BvC = PC * PPC / 8, where BTS is the number of bytes in the sample, PC is the sample size in seconds, the AUC is the codec’s transmissions in bits/second. That is, if we want that when using the G.711 codec in one package there was, for example, 20 milliseconds of conversation, then we need to set the value of the parameter BvC = 0,02 * 64000/8 = 160

Thus, we need to lay 160 bytes of useful information in our UDP-fragment. Ok, we go further.

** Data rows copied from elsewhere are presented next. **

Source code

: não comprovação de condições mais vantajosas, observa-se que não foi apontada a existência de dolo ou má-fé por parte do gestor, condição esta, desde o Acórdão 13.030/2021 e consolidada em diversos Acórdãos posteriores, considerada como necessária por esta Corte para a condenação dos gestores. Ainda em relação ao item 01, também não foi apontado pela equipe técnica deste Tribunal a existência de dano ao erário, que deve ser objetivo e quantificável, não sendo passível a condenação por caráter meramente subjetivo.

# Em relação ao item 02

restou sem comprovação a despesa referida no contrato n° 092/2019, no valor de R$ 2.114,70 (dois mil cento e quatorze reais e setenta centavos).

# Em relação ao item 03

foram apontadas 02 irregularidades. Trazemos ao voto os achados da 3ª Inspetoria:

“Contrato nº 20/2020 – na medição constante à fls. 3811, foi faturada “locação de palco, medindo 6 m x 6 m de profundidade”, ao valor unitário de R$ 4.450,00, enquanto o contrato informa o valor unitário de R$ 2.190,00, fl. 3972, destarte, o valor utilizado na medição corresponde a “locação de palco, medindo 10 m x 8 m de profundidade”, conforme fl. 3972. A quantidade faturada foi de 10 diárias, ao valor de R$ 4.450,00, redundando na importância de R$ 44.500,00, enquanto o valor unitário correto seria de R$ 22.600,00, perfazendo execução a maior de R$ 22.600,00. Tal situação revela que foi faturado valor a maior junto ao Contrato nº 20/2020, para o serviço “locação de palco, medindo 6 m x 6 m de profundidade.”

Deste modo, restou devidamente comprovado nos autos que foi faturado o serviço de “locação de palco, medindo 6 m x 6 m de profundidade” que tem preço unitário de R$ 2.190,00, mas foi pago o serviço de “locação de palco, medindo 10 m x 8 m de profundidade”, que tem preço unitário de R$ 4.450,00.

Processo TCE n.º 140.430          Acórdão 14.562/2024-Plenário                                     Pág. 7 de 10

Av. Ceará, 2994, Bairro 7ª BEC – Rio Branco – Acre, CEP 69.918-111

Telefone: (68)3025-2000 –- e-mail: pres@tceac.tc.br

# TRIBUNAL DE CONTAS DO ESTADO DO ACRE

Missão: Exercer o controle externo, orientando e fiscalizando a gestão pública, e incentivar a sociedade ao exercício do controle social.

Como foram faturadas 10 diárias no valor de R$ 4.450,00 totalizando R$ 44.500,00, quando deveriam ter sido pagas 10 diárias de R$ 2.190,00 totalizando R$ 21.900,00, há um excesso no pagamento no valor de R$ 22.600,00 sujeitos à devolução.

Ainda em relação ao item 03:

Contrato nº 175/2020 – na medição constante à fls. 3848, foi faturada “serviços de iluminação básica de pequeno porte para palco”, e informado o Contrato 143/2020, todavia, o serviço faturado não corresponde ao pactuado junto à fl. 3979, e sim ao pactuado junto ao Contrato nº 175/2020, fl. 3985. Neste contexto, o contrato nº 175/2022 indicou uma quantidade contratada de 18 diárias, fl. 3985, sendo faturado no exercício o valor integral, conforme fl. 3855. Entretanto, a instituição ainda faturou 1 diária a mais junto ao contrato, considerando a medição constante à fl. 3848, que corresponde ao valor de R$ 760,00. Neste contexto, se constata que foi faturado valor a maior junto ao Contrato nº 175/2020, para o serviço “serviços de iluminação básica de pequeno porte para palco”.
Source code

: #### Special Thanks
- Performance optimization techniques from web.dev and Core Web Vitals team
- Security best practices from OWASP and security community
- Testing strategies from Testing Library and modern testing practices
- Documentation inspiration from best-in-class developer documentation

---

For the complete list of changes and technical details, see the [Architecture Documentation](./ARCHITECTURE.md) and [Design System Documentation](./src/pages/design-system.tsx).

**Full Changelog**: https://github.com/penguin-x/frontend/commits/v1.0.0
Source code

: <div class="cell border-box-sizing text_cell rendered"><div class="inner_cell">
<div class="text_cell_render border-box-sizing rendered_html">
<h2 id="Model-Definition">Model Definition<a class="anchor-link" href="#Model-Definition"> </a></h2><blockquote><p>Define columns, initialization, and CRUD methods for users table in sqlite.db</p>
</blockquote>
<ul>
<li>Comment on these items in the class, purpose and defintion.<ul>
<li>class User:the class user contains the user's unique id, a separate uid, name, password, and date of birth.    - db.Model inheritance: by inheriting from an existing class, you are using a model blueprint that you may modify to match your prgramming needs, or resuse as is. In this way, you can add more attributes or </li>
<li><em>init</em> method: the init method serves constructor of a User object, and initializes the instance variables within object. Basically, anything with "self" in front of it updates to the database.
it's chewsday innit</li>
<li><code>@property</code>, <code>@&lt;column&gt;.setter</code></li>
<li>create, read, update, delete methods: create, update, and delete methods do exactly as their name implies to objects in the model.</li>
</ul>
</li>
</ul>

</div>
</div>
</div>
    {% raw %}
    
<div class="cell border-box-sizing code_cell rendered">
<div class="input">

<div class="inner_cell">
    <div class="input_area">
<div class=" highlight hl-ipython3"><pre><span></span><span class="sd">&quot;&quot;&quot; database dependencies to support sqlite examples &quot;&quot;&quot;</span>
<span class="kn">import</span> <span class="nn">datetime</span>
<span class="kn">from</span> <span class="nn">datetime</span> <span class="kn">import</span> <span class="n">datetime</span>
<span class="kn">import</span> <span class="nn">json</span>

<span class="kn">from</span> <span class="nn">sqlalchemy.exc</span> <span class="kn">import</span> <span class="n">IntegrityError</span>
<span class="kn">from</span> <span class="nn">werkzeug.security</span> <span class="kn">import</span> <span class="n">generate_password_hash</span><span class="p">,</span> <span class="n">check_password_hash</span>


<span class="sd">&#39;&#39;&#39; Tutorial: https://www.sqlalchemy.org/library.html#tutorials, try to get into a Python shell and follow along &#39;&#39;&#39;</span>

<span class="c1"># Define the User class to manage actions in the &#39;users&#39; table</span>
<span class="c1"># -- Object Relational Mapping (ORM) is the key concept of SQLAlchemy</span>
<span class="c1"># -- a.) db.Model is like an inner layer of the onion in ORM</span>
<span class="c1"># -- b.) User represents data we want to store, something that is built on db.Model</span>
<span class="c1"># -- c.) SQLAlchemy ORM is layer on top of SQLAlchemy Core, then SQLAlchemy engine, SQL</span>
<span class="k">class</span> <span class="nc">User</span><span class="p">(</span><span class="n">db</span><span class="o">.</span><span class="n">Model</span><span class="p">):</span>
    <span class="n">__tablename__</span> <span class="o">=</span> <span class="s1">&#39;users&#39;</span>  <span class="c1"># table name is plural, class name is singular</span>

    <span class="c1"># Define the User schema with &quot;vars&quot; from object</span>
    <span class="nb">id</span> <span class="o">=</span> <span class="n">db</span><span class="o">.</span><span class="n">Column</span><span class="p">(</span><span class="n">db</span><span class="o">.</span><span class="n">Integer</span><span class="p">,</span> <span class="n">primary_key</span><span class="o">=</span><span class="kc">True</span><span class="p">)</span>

Suppose we use a classic IP network, the channel protocol for which is Ethernet, plus we want to drive it all in an encrypted VPN network. Then another 18 bytes of Ethernet overhead information will be added to our 160 bytes. Add here the network and transport layer – the headers IP, UDP and RTP (20 + 8 + 12 bytes). And wrap all our good in IPSec – another plus of 50 bytes. At the output, we have a packet of 268 bytes.

To calculate the total bandwidth, we need to multiply the size of this packet by the number of packets per second. Taking into account that the size of our sample is 20 ms, in one second there will be 50 such samples. Multiplying 50 by 268 we see that in one second we need to drive 13400 bytes or 107200 bits per second, that is 107, 2 Kbit per second. And this is almost twice as much as the original 64 kilobits! It is this number that you need to proceed when planning your network.

Be careful! May the force be with you!